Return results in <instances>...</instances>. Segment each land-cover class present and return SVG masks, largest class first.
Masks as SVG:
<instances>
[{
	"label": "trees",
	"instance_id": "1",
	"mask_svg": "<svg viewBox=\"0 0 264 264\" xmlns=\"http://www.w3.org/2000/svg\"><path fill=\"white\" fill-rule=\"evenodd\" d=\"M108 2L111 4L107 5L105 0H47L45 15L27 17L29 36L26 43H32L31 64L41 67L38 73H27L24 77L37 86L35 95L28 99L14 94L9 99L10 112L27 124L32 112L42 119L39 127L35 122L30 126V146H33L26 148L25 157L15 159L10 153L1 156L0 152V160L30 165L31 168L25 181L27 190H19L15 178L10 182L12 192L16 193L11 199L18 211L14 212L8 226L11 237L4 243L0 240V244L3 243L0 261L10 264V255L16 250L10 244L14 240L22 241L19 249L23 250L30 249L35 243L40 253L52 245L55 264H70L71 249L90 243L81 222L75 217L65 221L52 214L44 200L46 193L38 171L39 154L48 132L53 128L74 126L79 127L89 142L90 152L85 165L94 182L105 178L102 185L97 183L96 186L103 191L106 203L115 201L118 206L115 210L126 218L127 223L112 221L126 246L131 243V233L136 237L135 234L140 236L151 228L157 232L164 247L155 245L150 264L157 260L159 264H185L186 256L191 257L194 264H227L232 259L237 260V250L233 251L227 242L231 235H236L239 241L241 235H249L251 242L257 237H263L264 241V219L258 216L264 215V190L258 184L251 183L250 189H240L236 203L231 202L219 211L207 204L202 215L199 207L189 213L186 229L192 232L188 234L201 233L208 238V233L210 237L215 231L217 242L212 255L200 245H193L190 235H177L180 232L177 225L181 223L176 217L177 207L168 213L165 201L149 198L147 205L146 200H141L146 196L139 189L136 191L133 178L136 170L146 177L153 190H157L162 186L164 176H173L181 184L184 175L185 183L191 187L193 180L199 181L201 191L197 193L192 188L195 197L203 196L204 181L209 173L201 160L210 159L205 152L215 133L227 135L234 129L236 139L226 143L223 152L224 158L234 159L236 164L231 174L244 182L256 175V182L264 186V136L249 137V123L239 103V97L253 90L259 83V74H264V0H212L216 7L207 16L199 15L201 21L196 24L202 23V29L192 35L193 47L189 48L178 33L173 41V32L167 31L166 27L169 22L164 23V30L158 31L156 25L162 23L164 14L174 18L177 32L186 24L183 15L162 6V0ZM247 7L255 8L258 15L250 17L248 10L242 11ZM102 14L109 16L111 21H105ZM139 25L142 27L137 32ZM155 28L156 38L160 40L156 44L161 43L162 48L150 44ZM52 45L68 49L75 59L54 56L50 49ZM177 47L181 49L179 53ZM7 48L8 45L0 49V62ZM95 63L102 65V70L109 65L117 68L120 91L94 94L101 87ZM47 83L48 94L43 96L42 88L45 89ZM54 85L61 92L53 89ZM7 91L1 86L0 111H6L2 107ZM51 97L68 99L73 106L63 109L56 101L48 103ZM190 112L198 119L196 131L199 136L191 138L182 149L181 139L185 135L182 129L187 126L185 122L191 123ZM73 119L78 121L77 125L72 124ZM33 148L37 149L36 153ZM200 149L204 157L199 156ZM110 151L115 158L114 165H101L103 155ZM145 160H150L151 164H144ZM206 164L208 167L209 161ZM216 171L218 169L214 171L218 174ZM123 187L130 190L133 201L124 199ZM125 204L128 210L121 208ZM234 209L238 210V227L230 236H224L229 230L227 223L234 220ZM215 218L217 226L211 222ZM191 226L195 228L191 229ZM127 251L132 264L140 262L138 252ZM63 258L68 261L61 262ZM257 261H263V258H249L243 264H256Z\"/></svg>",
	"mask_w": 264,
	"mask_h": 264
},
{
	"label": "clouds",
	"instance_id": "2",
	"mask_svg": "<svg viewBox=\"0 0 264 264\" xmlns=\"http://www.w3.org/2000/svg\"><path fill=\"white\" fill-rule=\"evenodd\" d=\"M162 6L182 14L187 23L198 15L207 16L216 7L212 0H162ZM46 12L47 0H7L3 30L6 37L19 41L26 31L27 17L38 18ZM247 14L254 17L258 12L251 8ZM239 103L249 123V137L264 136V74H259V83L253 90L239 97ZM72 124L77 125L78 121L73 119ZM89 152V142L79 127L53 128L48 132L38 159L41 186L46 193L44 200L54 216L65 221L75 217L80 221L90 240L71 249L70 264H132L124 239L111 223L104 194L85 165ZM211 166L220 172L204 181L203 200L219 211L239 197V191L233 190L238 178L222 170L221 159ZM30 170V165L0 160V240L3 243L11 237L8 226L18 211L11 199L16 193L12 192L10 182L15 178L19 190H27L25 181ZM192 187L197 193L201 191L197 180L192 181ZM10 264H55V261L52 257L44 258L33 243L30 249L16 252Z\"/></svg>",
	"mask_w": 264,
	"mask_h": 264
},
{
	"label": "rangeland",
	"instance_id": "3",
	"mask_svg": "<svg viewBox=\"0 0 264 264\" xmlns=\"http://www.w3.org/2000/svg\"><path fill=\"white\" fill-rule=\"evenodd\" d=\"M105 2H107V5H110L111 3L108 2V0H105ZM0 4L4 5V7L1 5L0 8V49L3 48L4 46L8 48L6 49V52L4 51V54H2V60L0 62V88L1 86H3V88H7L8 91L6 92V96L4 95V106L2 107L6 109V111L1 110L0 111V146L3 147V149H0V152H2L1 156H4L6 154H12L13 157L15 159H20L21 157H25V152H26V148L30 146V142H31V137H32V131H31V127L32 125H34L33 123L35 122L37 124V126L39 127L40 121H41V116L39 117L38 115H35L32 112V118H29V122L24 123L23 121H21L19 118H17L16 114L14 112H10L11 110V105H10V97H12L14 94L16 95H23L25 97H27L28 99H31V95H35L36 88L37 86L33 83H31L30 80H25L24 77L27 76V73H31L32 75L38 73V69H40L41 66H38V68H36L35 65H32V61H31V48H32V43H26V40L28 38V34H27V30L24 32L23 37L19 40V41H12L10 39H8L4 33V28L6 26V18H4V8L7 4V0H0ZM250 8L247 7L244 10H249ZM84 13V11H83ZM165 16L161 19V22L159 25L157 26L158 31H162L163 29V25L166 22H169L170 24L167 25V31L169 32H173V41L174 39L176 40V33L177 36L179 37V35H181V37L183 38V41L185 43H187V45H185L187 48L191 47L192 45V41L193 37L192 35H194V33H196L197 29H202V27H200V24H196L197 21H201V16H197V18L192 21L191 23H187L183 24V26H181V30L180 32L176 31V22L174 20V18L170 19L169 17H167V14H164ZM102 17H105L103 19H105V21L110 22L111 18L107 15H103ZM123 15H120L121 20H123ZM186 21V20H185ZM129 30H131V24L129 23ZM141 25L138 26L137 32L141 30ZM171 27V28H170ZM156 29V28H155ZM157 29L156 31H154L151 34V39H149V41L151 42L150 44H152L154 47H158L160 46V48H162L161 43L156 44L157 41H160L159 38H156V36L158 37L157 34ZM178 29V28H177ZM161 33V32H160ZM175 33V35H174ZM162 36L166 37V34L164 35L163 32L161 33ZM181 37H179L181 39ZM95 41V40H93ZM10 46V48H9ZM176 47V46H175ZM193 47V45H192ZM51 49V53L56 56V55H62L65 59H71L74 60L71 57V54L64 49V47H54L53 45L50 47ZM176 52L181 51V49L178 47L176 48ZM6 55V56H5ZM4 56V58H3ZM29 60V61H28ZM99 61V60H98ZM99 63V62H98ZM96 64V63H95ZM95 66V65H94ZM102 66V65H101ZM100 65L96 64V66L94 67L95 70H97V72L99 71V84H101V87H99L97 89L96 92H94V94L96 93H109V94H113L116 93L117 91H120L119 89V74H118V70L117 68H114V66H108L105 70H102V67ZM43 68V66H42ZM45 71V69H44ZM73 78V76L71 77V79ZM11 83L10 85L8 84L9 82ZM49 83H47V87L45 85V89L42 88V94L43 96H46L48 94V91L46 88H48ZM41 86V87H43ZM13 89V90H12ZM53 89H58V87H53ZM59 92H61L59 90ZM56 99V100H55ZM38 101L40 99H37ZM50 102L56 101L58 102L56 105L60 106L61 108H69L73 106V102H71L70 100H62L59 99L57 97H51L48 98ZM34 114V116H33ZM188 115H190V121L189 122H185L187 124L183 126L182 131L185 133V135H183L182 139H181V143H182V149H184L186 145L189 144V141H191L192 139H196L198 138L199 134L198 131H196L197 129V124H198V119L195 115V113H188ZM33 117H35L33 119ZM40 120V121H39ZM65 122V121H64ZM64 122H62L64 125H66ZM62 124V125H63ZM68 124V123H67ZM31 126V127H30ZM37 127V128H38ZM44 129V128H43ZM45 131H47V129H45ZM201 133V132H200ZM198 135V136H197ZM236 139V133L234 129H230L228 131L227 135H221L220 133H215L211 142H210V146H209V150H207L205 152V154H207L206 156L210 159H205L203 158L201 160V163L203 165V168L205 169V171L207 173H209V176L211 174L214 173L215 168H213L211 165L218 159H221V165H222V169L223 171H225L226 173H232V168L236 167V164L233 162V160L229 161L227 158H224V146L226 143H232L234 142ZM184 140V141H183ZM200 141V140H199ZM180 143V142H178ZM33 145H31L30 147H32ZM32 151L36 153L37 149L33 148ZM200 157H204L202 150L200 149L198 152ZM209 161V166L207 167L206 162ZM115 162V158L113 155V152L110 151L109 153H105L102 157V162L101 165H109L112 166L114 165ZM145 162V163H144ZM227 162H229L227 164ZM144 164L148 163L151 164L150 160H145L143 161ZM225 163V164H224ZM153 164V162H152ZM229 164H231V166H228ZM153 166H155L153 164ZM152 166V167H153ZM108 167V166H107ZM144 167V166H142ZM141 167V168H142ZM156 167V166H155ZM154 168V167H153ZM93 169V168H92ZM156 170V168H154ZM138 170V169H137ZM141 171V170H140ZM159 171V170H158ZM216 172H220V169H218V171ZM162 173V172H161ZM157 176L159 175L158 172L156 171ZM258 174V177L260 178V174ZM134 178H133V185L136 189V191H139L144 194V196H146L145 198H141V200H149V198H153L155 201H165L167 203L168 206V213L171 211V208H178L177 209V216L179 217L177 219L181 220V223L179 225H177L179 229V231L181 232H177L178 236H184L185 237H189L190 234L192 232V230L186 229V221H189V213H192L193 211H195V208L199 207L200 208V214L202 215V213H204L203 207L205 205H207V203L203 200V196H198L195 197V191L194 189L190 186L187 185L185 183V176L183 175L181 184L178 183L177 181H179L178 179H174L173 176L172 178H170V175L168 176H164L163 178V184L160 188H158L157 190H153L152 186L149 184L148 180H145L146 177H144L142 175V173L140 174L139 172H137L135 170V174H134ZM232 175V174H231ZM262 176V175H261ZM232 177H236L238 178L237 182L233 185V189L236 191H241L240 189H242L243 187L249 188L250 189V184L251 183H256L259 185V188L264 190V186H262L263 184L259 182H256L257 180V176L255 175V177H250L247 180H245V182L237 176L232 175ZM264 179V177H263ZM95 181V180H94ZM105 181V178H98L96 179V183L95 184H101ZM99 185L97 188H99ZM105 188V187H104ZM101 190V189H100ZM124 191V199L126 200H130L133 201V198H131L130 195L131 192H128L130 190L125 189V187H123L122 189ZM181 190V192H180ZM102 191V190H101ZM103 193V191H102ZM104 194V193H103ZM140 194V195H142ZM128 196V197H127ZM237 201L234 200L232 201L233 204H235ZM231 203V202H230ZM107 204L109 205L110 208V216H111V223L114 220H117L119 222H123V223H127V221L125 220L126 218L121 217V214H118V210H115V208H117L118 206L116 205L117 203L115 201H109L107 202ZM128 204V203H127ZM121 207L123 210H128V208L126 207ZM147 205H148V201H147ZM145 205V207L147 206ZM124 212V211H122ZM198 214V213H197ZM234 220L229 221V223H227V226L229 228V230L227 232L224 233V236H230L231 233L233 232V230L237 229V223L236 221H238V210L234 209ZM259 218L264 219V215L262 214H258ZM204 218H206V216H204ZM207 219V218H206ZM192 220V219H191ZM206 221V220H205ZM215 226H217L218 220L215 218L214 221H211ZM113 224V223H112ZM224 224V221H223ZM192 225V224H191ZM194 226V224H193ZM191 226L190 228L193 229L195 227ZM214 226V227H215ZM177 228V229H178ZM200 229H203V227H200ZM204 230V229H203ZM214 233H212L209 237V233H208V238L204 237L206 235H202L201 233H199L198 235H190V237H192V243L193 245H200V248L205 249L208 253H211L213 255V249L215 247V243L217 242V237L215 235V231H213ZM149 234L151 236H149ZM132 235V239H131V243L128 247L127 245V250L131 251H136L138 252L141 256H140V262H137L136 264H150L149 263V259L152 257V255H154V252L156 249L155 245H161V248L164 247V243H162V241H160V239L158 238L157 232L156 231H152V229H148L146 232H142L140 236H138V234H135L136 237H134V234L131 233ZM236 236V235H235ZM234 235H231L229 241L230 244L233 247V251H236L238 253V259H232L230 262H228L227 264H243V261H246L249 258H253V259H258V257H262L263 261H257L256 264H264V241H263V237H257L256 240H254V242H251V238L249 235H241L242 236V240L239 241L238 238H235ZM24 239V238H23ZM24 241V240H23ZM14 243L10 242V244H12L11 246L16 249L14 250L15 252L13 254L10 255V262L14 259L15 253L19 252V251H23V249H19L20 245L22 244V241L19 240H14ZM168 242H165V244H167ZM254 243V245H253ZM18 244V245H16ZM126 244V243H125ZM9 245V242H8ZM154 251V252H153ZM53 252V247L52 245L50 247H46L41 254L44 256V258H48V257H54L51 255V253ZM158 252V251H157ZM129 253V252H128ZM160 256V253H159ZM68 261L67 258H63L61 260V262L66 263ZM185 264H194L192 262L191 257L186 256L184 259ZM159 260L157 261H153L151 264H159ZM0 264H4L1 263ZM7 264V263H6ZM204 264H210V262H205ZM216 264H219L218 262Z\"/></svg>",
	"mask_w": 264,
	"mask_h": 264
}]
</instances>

**TO DO**
Pick out and copy every line above that contains the string "label". Case counts.

**OUTPUT FOR THIS EXERCISE**
	"label": "trees",
	"label": "clouds",
	"label": "rangeland",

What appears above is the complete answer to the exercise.